Several variations within the same gene act together to raise the risk of obsessive-compulsive disorder (OCD), new NIMH research suggests. The gene produces a protein that helps make the brain chemical serotonin available to brain cells.

OCD, an anxiety disorder, affects an estimated 2.2 million Americans age 18 or older. Symptoms usually begin sometime between childhood and early adulthood.  The rituals and intrusive, unshakeable thoughts of OCD sometimes become severely disabling. 

Some people respond well to treatment, but others don’t.  Findings from the new study can help scientists understand the biological aspects of what goes wrong in the brain in OCD and identify molecular targets for new medications.  With further research, the findings also could help doctors identify patients at risk.

Previously, the gene variations had been implicated in OCD individually, in separate studies – but other studies sometimes found that the variations had no impact on risk of OCD.  The reason for the inconsistent results appears to be that the variations have an impact on OCD risk when they occur together, not individually, NIMH researchers Jens R. Wendland, Pablo R. Moya, Dennis L. Murphy, and colleagues reported in the March 1 issue of Human Molecular Genetics.

The gene in which the variations occur is called SLC6A4, and the protein it makes is called the serotonin transporter.  Researchers looked at the gene in 295 people with OCD and 657 people without OCD, for comparison.  They found that 9.3 percent of the people with OCD had the combination of variants in the gene, compared with only 5.9 percent of the people who didn’t have OCD.  The likelihood that the difference was a chance finding is low.

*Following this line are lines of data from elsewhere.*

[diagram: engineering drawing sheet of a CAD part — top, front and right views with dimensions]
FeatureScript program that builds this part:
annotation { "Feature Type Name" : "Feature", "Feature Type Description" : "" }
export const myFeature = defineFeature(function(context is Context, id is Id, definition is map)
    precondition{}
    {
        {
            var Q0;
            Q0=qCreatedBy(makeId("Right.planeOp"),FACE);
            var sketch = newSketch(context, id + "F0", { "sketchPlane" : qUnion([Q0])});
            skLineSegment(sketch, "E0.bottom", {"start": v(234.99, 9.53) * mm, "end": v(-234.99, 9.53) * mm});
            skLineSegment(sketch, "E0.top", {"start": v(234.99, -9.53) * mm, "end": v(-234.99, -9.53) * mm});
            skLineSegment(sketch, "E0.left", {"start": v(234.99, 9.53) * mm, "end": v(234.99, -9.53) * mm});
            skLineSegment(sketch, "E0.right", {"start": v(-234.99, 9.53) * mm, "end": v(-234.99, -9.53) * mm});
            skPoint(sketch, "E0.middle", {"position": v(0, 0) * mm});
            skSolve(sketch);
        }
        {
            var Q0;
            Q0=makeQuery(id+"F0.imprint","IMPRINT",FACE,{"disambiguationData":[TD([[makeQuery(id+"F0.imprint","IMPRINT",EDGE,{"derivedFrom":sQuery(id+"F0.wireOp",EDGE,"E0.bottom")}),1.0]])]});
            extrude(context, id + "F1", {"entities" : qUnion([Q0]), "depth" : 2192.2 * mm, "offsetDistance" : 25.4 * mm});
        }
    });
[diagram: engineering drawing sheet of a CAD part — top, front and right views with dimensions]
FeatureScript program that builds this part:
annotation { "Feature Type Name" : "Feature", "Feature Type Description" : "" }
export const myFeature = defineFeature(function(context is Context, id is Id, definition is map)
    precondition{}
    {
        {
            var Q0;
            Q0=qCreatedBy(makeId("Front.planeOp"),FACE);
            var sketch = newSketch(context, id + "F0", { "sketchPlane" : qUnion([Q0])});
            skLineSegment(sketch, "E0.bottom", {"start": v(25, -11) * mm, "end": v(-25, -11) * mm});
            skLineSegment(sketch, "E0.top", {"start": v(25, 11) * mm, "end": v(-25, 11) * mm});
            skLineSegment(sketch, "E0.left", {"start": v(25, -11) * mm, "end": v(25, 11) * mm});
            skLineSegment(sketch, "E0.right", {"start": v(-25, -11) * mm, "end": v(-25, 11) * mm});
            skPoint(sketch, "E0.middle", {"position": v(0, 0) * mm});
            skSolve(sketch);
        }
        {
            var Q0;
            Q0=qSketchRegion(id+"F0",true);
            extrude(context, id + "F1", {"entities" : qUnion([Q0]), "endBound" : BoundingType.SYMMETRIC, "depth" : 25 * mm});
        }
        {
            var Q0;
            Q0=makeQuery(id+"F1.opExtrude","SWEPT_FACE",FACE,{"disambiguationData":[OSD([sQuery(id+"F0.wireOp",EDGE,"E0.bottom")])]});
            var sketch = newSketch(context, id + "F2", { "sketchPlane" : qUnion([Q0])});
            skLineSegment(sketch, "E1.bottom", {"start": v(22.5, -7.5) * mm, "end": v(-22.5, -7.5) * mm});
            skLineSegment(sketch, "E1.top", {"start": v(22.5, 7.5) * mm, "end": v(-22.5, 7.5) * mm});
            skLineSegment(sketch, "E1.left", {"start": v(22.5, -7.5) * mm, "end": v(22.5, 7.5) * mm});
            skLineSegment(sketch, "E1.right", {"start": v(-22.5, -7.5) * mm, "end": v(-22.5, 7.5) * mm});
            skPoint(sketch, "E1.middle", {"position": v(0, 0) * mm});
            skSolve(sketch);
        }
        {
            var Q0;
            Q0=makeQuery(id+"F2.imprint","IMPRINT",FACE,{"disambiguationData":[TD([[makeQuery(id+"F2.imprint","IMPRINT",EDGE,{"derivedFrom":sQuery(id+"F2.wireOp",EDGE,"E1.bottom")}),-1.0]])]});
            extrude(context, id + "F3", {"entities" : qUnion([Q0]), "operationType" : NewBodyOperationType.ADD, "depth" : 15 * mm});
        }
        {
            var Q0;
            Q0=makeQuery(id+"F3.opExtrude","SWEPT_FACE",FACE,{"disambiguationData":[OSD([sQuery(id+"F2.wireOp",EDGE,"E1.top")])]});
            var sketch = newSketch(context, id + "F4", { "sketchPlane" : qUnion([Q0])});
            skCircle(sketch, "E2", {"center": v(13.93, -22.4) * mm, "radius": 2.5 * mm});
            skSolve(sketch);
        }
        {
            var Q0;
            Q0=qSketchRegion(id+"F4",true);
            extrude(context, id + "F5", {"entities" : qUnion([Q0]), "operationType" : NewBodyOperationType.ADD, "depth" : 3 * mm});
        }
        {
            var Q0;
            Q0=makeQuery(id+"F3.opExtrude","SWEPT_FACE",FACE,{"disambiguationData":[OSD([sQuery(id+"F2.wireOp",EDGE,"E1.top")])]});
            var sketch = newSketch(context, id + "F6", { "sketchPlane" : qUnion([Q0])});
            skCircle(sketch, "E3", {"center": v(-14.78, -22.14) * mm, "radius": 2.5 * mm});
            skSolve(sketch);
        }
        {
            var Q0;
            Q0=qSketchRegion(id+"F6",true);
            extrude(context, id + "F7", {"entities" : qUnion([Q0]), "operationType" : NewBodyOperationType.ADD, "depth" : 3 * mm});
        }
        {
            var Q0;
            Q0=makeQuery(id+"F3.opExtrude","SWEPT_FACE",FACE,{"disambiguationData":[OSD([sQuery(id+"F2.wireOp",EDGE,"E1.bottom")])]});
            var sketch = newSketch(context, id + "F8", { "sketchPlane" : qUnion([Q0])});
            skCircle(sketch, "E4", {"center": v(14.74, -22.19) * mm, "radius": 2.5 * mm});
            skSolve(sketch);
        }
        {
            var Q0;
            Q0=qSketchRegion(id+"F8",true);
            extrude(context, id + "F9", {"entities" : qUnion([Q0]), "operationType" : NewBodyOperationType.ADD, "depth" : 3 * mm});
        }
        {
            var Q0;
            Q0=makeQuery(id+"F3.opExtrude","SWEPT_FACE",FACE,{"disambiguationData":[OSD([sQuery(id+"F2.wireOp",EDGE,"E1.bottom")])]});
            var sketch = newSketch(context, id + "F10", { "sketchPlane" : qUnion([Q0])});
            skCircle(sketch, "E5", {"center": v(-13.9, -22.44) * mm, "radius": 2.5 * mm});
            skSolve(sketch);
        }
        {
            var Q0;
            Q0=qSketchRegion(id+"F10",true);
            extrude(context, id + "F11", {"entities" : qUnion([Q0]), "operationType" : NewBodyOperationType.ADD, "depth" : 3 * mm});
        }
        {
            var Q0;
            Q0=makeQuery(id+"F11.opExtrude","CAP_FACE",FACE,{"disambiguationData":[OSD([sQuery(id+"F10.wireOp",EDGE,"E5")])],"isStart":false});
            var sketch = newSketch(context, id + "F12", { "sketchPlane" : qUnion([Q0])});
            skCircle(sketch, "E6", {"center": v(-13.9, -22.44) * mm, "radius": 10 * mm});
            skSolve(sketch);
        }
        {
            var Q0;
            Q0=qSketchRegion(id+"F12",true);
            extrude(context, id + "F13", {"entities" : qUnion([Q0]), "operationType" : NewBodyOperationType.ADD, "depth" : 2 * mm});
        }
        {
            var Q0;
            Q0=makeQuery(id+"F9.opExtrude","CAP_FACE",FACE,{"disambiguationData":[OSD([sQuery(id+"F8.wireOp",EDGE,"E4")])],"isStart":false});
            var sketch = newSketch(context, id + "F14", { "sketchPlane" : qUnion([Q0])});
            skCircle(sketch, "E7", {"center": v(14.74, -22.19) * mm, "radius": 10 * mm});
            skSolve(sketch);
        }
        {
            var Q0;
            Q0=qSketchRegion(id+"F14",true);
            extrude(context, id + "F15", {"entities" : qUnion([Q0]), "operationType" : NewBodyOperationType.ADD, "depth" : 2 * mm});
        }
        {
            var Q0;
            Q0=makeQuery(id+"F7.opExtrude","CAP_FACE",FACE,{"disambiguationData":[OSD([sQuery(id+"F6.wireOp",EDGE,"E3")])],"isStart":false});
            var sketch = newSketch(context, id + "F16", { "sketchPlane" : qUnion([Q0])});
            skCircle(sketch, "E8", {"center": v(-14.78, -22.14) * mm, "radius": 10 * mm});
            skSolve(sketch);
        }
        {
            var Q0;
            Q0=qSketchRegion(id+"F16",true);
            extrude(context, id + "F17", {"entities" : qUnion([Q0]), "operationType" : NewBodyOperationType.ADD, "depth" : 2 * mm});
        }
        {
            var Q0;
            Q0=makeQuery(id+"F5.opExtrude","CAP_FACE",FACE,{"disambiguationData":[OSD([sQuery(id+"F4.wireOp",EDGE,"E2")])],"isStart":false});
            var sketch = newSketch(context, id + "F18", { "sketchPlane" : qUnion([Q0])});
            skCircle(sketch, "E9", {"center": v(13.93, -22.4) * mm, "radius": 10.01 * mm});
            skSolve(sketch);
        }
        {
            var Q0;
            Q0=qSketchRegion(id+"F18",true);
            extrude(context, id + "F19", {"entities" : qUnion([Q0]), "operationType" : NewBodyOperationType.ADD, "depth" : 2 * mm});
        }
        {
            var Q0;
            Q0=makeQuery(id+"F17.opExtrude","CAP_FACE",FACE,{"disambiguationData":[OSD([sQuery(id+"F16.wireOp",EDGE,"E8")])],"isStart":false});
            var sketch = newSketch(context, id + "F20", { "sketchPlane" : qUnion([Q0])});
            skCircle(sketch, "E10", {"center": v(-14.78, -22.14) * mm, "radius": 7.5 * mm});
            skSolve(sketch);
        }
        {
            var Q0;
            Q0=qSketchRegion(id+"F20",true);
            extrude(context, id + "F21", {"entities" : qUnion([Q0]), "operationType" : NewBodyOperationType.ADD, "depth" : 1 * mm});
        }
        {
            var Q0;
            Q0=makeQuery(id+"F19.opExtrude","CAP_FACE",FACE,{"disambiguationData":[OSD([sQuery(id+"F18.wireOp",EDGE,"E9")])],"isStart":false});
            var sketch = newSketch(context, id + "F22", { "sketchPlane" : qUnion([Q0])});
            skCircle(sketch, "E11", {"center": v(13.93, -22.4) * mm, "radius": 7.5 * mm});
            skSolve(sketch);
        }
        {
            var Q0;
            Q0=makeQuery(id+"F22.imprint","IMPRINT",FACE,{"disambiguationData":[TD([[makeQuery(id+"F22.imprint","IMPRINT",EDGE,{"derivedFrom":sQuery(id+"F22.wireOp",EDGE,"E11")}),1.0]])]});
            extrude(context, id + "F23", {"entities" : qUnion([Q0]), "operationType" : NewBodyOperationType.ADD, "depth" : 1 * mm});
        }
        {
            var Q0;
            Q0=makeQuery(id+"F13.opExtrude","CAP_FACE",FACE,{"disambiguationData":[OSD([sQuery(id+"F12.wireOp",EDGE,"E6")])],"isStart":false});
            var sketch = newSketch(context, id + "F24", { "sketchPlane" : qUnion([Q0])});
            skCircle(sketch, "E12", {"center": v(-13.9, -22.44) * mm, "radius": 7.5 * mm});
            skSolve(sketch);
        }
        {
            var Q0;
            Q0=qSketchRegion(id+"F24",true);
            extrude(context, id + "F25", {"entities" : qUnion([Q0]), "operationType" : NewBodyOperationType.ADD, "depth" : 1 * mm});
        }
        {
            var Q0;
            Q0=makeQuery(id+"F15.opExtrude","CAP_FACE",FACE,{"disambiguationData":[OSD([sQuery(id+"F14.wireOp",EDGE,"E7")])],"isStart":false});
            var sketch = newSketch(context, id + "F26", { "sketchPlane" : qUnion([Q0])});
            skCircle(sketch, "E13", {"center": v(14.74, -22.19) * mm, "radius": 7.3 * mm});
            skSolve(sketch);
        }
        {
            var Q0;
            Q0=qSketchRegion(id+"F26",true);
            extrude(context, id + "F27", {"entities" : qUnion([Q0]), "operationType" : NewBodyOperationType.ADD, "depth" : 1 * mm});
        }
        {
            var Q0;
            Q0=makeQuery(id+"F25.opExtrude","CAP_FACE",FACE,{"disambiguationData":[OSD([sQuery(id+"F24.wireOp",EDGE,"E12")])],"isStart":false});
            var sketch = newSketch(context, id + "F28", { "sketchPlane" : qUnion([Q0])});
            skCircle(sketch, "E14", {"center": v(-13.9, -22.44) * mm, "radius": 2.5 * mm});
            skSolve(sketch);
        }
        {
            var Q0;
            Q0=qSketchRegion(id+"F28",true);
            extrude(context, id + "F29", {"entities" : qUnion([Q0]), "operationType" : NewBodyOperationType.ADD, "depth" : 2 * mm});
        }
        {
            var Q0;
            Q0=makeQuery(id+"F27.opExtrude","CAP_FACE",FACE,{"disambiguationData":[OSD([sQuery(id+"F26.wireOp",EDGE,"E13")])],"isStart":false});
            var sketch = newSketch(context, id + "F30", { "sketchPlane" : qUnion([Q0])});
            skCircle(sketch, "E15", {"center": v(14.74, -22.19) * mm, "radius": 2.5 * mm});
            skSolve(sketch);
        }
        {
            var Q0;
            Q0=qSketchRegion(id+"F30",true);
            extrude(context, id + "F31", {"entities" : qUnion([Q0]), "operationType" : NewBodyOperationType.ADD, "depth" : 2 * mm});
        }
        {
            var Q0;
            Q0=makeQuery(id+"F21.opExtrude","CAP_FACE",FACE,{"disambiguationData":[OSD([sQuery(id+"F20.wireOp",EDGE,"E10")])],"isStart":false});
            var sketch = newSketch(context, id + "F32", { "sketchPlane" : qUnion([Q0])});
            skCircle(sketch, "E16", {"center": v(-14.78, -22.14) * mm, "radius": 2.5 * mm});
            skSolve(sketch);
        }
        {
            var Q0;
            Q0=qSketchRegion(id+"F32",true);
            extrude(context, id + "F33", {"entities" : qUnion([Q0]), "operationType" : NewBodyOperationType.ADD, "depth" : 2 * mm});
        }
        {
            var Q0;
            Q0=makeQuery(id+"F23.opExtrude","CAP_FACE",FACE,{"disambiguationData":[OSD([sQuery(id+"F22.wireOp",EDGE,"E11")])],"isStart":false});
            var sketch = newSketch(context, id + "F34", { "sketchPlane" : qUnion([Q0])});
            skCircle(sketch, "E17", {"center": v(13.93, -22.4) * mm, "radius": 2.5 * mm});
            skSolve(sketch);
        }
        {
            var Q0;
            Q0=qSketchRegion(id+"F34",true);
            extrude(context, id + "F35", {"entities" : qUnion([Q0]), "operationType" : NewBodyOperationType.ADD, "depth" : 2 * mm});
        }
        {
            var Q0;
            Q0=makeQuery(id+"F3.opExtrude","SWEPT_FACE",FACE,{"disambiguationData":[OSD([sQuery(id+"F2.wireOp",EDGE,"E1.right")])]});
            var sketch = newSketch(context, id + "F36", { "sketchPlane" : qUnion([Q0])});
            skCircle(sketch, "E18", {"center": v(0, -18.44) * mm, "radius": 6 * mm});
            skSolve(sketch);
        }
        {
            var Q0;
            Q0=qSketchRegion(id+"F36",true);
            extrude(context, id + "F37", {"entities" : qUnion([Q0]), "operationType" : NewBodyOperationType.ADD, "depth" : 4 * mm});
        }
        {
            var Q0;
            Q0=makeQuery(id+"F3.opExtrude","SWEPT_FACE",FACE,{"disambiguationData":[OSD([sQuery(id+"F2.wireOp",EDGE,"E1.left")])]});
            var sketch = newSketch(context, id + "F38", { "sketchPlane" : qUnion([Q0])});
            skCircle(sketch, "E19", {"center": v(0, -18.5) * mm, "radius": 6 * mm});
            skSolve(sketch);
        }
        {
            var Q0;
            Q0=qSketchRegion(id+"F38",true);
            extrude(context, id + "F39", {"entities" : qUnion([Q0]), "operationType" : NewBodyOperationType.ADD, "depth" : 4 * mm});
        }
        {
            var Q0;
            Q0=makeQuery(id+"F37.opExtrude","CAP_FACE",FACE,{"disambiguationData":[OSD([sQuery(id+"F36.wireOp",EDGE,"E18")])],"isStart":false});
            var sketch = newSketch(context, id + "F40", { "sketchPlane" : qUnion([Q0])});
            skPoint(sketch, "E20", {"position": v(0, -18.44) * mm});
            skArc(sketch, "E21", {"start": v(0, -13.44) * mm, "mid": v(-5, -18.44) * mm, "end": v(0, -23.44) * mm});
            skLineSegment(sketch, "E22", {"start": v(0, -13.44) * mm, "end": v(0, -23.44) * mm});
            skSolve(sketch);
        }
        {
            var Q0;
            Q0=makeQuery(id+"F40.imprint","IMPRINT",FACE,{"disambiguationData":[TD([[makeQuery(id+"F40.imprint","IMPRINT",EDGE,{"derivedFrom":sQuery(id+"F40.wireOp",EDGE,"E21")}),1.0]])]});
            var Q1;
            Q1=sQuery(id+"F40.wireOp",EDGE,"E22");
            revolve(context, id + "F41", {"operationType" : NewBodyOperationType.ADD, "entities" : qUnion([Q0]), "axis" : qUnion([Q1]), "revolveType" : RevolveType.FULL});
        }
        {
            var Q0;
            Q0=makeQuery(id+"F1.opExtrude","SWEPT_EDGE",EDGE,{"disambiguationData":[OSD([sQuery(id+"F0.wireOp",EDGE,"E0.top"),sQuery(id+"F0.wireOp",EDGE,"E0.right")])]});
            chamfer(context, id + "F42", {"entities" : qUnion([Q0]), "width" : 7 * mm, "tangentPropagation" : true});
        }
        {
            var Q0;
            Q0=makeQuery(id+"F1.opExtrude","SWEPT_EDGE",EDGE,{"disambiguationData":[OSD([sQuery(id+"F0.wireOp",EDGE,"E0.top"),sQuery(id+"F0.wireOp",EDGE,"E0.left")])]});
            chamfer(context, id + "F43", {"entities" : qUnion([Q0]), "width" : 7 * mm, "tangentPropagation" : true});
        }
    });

One reason the scientists focused on the serotonin-transporter gene for clues about OCD was that medications called selective serotonin reuptake inhibitors (SSRIs), which are taken by depressed patients to boost serotonin levels in the areas between brain cells, also help some people with OCD.  This suggests that flaws in the serotonin system are part of the pathology that leads to the disorder.

The new findings suggest not only that the serotonin transporter is involved in OCD, but also that part of the problem may be excess activity of the gene that makes the transporter.  Excessive activity of this gene results in too much serotonin being shuttled out of the areas between brain cells, making less of it available for important cell functions.

Reference:

Wendland JR, Moya PR, Kruse MR, Ren-Patterson RF, Jensen CL, Timpano KR, Murphy DL. A novel, putative gain-of-function haplotype at SLC6A4 associates with obsessive-compulsive disorder . Hum Mol Genet. 2008 Mar 1;17(5):717-23. Epub 2007 Nov 30. PubMed PMID: 18055562.